2021 Science, Technology and Environment
Finalist

Sherry Hunt, Ph.D. and the Hydraulic Engineering Research Unit

Pioneered critically needed design techniques to rehabilitate and strengthen thousands of aging dams across the United States, limiting potential failures that could lead to the loss of life and property.

During torrential storms in the summer of 2018, rain fell so heavily in parts of Wisconsin that earthen and concrete dams built to contain small, prized lakes and reservoirs unleashed torrents of water on farms, roads and bridges. Firefighters rushed to rescue homeowners and their families as three dams breached that June and then as five more followed in advance of Labor Day weekend.  

Sherry Hunt, an agricultural engineer and an expert in design of earthen dams at the Department of Agriculture, left her Oklahoma home to trudge through soggy southwest Wisconsin fields following the Labor Day inundation.  

The flooded Wisconsin lakes had been formed with man-made dams like those built across the country, and Hunt needed to know how to prevent future dam failures and massive overflows from occurring. It was her job in USDA’s Agricultural Research Service to help find ways to avert further crises and strengthen thousands of dams throughout the country. 

By all accounts, she has succeeded. 

“Sherry Hunt is an internationally renowned agricultural engineer who has developed much of the design and methodology now used to rehabilitate the sprawling infrastructure of dams across the United States,” said Simon Liu, acting administrator of the Agricultural Research Service. “She is at the source of the science and the data that helps keep our dams safe.”  

For example, Hunt developed standardized design criteria for a new kind of concrete spillway that can be constructed over the top of aging or weakened dams when nearby population growth has precluded extensive reconstruction. Her approach involves designing a structure made from a unique mixture of concrete called “roller compacted concrete” that is placed using highway paving equipment.  

This makes the dam improvements easier, faster, cheaper and more widely available. When the water comes over the top, it goes down as if walking a staircase, slowing the flow and preventing a massive breach that could devastate communities and farmland located downstream from the dam.  

“Her design guidelines and engineering analysis tools have been used all over the United States and internationally to secure the life of aging dams for private, rural, residential and urban land,” said Rep. Frank Lucas, R-Okla., a former House Agriculture Committee chairman.  

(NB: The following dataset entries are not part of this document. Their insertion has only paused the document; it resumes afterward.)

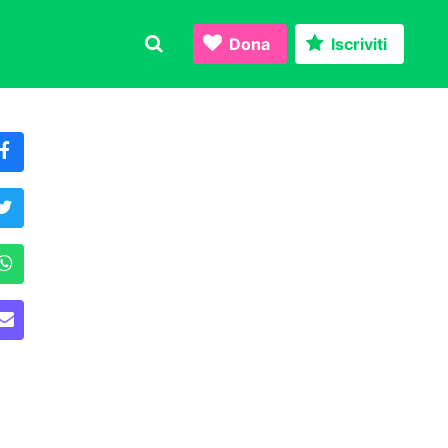
Dona
Iscriviti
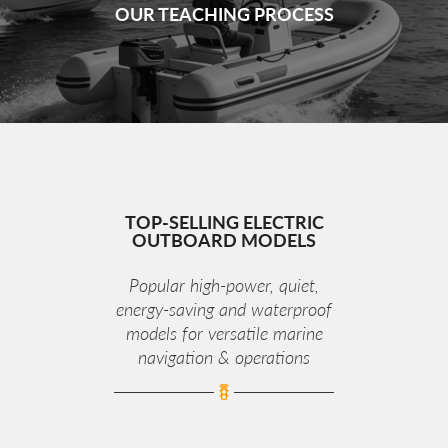
OUR TEACHING PROCESS
TOP‑SELLING ELECTRIC
OUTBOARD MODELS
Popular high‑power, quiet,
energy‑saving and waterproof
models for versatile marine
navigation & operations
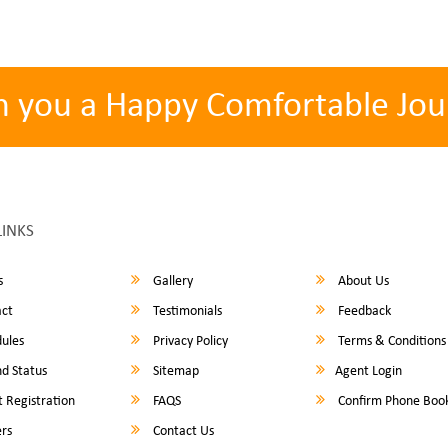
h you a Happy Comfortable Jou
LINKS
s
Gallery
About Us
ct
Testimonials
Feedback
ules
Privacy Policy
Terms & Conditions
d Status
Sitemap
Agent Login
 Registration
FAQS
Confirm Phone Boo
rs
Contact Us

There are 95,000 dams in the U.S. National Inventory of Dams. USDA’s Natural Resources Conservation Service provided technical and financial assistance to local communities to build approximately 12,000 of them for flood control, and found other beneficial uses like securing water for rural and urban use while creating recreational lakes and conservation areas. Many were built in the 1950s and 1960s, largely in rural areas.  

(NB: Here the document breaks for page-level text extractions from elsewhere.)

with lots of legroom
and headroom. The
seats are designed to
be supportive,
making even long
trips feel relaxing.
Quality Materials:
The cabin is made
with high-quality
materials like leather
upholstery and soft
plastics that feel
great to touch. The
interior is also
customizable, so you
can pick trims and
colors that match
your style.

Developers in nearby cities soon realized that the lakes and reservoirs also made the landscape attractive for new suburbs. But scientists discovered that the dams’ sandstone bedrock, soil and vegetation could erode and weaken, putting these growing populations at risk. Predictions of increased severe storms due to climate change made Hunt’s challenge even more urgent. 

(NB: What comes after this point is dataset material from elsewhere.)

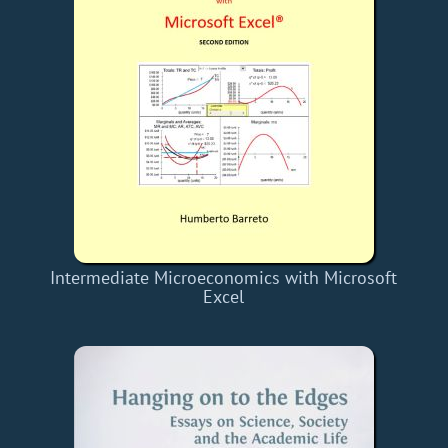
Intermediate Microeconomics with Microsoft
Excel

Her trip after the Wisconsin floods illustrates how she goes about the work. She and a local team took photos and gathered soil samples, noting where the erosion had begun. They examined where trees and fence posts abutted the land. They looked for tire tracks and cattle trails on and near the dams and spillways, as these can trigger erosion if water flows over the dam during large storms like ones that had just occurred. 

Hunt found that the natural materials in the abutments adjacent to the dam were fractured rock that allowed water to seep through the cracks for many years. This appeared to create a weak point, she said.  

Using this data, Hunt’s team ran computer simulations to not only help identify the causes of the failure of five dams, but also to provide further model validation. The insights will drive research to improve predictions, anticipate failures and aid dam design and construction.  

Had her resulting design methods been available when the dams were built, “many dam failures or near failures could have been avoided,” Hunt said.  

“There are just not that many people in America who have the role of actually doing cutting-edge research on how to improve dam building,” said Lori Spragens, executive director of the Association of State Dam Safety Officials. “She is shaping our understanding of how to rehabilitate dams in this day and age.” 

Larry Caldwell, a retired national dam rehabilitation coordinator at USDA, said Hunt’s cutting-edge design research has resulted in criteria that is “now used all over the country and shared around the world.” 

“Without Sherry Hunt’s work, dam structures would be less safe,” Caldwell said. “She is an evangelist for dam safety and research.”